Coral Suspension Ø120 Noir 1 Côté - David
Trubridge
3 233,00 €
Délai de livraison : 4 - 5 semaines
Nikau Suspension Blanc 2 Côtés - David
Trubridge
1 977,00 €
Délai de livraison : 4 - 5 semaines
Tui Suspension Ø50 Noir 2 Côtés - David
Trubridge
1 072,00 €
# # # # #
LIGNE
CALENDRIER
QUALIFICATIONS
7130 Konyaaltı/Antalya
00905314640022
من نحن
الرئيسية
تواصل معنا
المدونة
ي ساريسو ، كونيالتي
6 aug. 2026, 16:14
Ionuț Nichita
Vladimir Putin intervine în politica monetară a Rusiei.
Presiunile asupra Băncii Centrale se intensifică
# # # # #
Directions for this task:
For the string "Noir", filter the data and copy out each line where it occurs.

Response:
Coral Suspension Ø120 Noir 1 Côté - David
Tui Suspension Ø50 Noir 2 Côtés - David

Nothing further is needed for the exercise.